Strong African beats fused with Chinese melodies is the latest genre Ugandan artists are promoting to strengthen the people-to-people ties between the two countries.
For now over a month, the artists have been practicing Chinese popular songs as they seek to reach out to the Chinese audience.
Clad in African traditional wear, playing African music instruments but bellowing out Chinese tunes, the artists sing about patriotism and love.
John Bosco Katende, group’s trainer told Xinhua that practicing singing in Chinese was at first difficult but because of the persistence, the musicians were able to get the notes right.
“It is a new experience because of the language, but when we go to the music language it is the same only that you find the Chinese are using so much of pentatonic scale as Ugandans, majority, use the diatonic scale,” Katende said.

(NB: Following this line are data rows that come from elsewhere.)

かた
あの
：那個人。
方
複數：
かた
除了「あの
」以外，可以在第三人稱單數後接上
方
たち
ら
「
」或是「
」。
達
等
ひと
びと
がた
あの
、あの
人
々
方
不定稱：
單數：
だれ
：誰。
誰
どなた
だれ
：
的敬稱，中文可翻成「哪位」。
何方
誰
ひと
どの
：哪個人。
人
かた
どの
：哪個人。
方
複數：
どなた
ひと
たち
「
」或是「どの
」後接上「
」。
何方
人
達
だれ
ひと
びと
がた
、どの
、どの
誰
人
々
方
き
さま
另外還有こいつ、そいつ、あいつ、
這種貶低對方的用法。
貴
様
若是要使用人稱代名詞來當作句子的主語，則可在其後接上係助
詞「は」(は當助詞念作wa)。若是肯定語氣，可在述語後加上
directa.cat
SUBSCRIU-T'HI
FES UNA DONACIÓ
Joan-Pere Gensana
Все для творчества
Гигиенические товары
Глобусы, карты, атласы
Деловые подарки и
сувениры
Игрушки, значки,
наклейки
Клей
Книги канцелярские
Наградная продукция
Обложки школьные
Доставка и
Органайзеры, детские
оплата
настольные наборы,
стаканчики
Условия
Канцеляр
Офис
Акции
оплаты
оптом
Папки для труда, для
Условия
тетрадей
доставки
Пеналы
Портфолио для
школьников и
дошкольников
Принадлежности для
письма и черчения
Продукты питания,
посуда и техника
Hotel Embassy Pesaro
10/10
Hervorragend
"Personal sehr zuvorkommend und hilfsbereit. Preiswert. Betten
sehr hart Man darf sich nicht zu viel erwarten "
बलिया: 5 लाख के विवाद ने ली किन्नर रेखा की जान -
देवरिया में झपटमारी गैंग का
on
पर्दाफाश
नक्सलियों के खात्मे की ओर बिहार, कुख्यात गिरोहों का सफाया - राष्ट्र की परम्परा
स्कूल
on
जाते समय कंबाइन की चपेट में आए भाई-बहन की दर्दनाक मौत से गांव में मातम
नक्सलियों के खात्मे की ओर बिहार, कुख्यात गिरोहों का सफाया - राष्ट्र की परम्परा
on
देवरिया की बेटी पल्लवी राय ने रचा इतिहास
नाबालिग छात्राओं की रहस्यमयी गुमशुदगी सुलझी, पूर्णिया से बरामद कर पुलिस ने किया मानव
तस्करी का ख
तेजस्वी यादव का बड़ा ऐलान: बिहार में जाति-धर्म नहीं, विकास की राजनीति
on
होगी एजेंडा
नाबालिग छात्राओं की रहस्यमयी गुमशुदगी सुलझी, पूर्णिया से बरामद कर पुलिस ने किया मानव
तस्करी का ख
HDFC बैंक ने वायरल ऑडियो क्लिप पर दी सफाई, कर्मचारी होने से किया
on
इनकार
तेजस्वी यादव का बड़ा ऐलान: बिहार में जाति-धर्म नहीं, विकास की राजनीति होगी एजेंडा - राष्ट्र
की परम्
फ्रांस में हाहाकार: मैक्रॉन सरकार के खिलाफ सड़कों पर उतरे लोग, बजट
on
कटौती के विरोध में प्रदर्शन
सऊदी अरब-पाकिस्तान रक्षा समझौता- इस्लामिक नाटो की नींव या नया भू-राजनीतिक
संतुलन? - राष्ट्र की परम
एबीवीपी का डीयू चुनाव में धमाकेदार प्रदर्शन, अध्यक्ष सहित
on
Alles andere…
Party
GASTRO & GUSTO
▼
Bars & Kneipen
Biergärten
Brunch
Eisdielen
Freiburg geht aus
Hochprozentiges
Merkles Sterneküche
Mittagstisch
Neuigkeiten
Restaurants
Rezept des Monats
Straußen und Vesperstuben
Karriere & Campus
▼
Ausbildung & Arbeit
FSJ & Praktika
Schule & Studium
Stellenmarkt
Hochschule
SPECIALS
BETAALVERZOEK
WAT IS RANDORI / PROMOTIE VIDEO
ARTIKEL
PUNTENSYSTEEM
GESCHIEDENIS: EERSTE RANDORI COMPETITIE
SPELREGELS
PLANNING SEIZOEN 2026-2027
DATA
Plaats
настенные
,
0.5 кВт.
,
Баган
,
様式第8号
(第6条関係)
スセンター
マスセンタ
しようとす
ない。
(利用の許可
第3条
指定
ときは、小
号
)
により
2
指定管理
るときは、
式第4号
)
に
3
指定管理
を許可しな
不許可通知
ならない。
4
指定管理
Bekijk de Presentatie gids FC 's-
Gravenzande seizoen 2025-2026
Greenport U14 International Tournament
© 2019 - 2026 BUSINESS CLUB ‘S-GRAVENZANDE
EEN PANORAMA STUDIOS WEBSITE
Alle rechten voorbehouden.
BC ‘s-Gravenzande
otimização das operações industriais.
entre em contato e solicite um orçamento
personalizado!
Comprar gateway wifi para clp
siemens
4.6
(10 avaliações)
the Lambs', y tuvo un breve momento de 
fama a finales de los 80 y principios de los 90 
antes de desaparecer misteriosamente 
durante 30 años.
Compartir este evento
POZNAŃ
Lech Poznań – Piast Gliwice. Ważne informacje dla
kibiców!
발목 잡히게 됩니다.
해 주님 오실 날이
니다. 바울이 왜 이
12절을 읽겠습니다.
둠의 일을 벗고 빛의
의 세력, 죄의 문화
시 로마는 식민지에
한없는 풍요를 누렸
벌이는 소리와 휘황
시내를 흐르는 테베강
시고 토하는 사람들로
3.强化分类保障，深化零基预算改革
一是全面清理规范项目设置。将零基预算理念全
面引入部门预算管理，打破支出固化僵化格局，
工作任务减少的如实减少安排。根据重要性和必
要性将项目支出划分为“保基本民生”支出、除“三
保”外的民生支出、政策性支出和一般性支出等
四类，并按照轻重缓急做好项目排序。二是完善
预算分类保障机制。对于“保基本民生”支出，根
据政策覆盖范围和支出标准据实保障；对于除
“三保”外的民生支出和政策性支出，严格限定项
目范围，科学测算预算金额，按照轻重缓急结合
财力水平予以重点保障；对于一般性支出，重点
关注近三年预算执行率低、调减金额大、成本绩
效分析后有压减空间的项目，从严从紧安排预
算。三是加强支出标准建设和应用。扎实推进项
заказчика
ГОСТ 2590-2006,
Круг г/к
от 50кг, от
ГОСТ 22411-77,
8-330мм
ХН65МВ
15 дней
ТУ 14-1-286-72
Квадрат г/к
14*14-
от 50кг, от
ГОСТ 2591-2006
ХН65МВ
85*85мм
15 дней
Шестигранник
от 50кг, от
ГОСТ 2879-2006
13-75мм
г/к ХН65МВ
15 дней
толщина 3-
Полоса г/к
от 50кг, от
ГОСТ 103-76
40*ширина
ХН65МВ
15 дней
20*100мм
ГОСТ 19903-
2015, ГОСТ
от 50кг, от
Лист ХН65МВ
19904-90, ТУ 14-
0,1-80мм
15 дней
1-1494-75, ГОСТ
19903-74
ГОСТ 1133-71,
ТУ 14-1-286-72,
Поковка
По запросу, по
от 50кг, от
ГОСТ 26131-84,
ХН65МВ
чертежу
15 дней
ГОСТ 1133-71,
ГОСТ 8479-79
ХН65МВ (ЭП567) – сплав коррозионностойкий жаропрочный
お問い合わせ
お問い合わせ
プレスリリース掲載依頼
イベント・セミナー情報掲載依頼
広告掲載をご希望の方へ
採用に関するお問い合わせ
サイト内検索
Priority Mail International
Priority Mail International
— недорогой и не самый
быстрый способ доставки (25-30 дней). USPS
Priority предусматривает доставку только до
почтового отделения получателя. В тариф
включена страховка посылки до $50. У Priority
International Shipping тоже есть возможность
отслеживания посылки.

“Music is the same language, so it is easy to find that some notes can be fused into the African style leaving the Asian style. So it was so easy using the music knowledge,” he added, as the group did a recording session at the National Theatre also known as the Uganda National Cultural Center (UNCC).
Katende who has been a trainer for the last 20 years said he believes that the group can now comfortably perform on a Chinese stage as well as doing exchanges with Chinese performers.
“We are looking forward to exchanging the art, Ugandans going to China and Chinese coming here and they perform,” he said.
Florence Nakijoba, a Chinese language teacher said it was easy for the musicians to quickly grasp what she taught them. Nakijoba, who was part of a Ugandan government program to train teachers who will teach mandarin in secondary schools, was in charge of teaching the musicians the various songs and their meaning.
The musicians performed among others the Chinese national anthem, a children’s song Chun Tian Zai Na Li, a patriotic song Wan Jiang, a Chinese New Year songGong Xi Fa Cai, and a love song Tian Mi Mi.
Josephine Mugerwa, one of the performers and also a popular musician told Xinhua that China is one of the fastest developing countries in the world and therefore strengthening ties with such a country not only economically or politically but also socially must be explored.
“We are trying to strengthen the friendship between Uganda and China. China has been in a relationship with Uganda for some good time, when it comes to trade but this time we want to do it socially through music. It feels good when you see another person from another country singing your music,” she said.
“We are promoting patriotism, we want to promote Uganda in China that is why you see us singing Chinese songs, but then we are putting on Ugandan outfits,” she added.
Mugerwa said through music the Chinese and Ugandan people can be brought together for the good of both communities.
Sam Okello, chairperson board of trustees UNCC said there are several lessons to pick from China especially at a time when perceived modernity is threating indigenous cultures.
“The strength of China stemmed from the people, China lived as a closed community for a long time and by the time it was opened to the world, everything was done according to the cultural values of China,” Okello said.
He said although modernity is good, it can also be negatively disruptive, especially among young people who may adopt it forgetting their traditional values.
Okello argued that nations grow basing on their cultural values, adding that Chinese culture is what has made China become advanced and developed.